First off, part of the reason I'm so successful at being cheap with groceries (you may choose to call it 'cost conscious' but really, it's just cheap) is that I shop the flyers every Thursday. I can't bring myself to set foot in a grocery store without having first checked to see what's on sale, and where. So my maximum planning time will be one week at a time, and that way I can determine if we'll be having turkey meatloaf or not, depending on whether ground turkey's on sale.
Secondly, sometimes it just doesn't work to put in the time you had anticipated spending on making supper. Maybe the baby is super fussy and you just plain won't have a chance to stand over the stove making crepes for half an hour straight. Or maybe the kids made an epic mess and you just need to throw something in the oven so you can deal with the rest of the house before hubby gets home. One friend on Facebook offered up a brilliant suggestion: make your list, but don't be rigid with the days those meals will fall on necessarily. Write all of the menus on a chalkboard, maybe in a loose schedule, but if the day is crazy, take a glance at the chalkboard and choose the meal that will be most do-able that day. You'll already have all the ingredients on hand, so changing up the meal midday won't throw you through any serious loops.

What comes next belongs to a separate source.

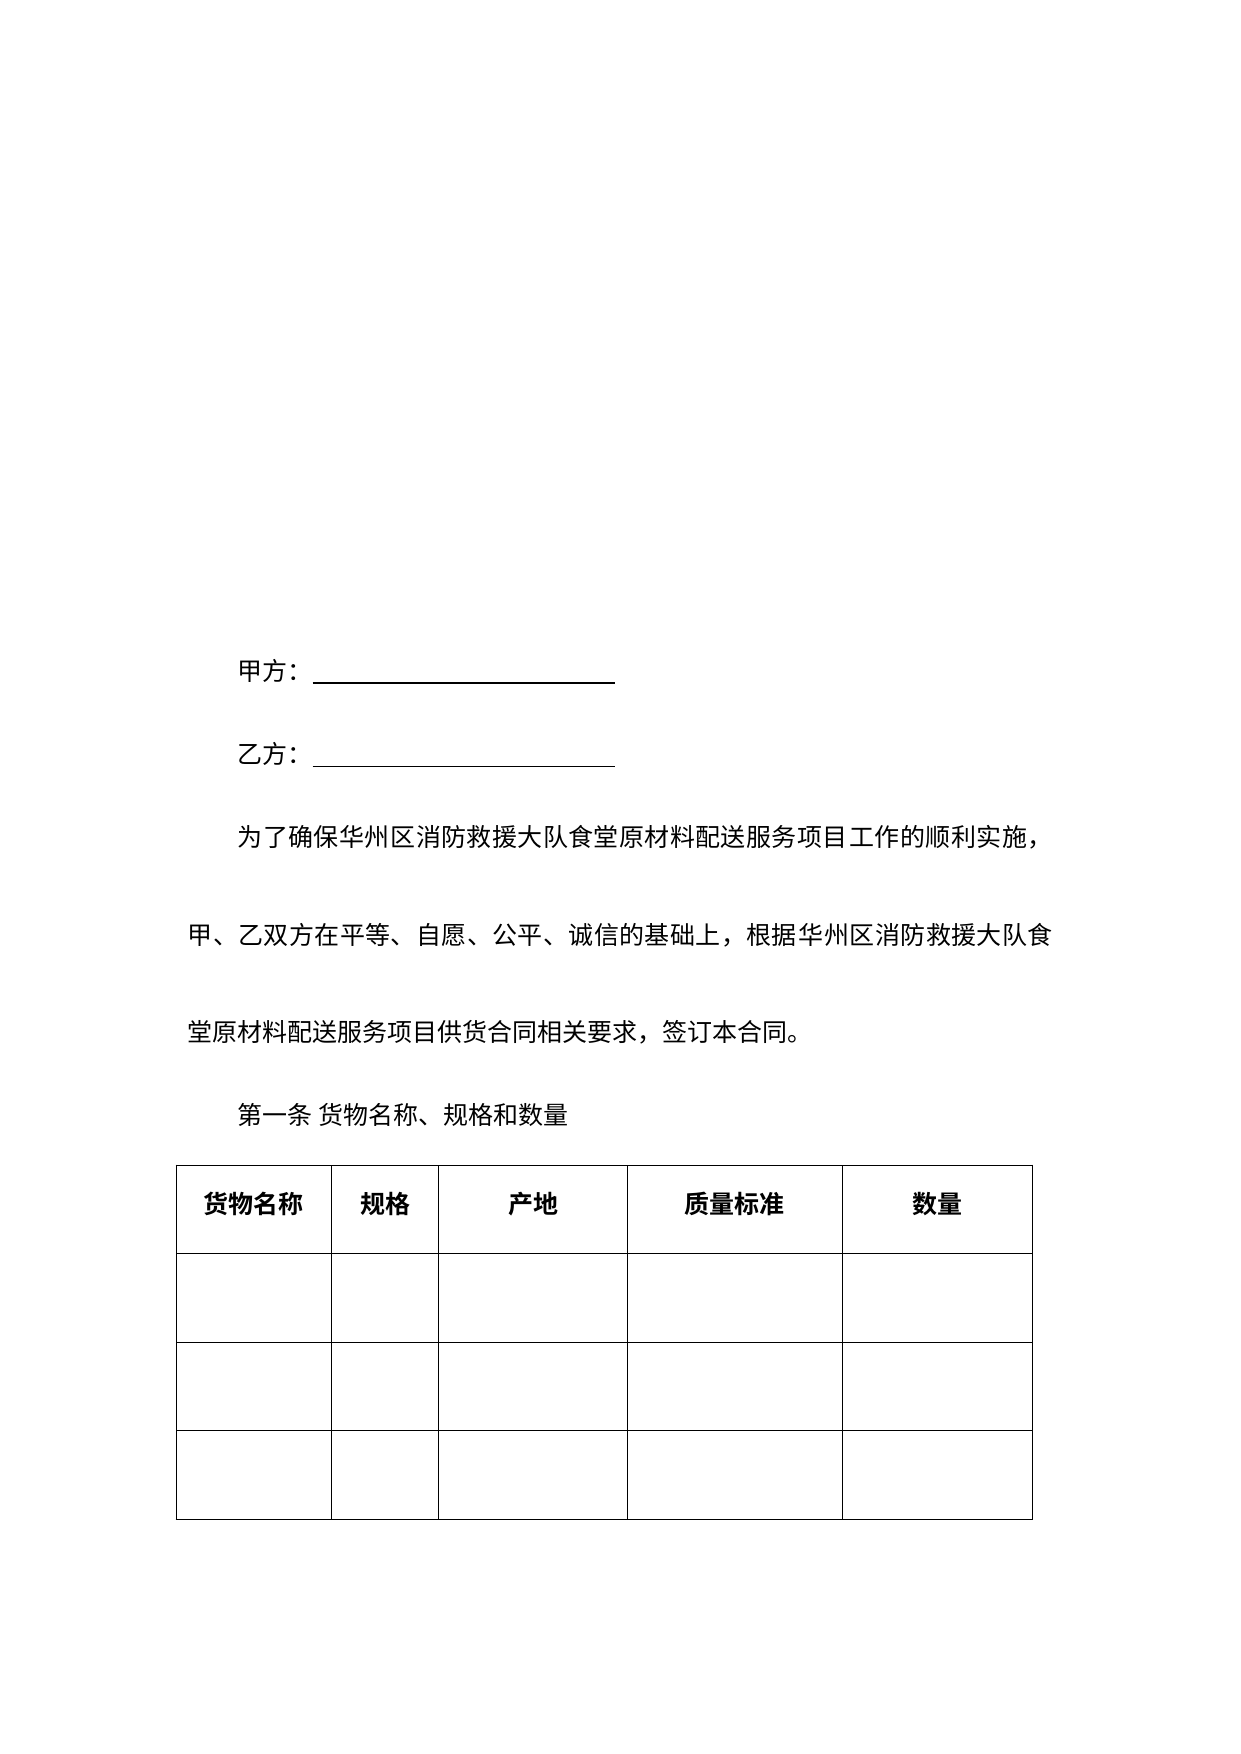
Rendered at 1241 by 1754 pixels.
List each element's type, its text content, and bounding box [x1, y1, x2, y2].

Lastly, while I may be able to bring myself to occasionally repeating a meal in a month, I can't limit our household to 14 meals in one 30-day period. So as I plan week by week, I'll make sure I feel free to choose repeat meals, but I won't just hit the 'repeat' button en masse and play through the same meals we just had two weeks ago. That's not enough variety for me.

Once I had resolved to meal plan, it was already a couple days into the week and I had no intention of going grocery shopping until the end of the week, so I simply planned based on what I had in the house. And what did we eat? Balsamic Chicken the first night, then homemade chili and cornbread, tonight is Chicken Souvlaki Crepes and tomorrow will be Barbequed ribs. And while making crepes for supper might seem labour intensive, I had enough of a heads up that I prepped all the veggies and fixings while I was waiting for eggs to cook for the boys at lunch time, and the chicken is thawed, marinating, and waiting to go on the grill, so having to ONLY make crepes for my supper preparation at 4:30? Not a bad deal.

Meal planning is worth it - very much so. It makes complicated meals seem much more doable on a regular weekday, it makes for less waste, less frantic Pinterest searches at 4:30 in the afternoon, and will certainly make for less spaghetti in our household. And after the last few months, that last point is reason enough for me to recommit myself to meal planning.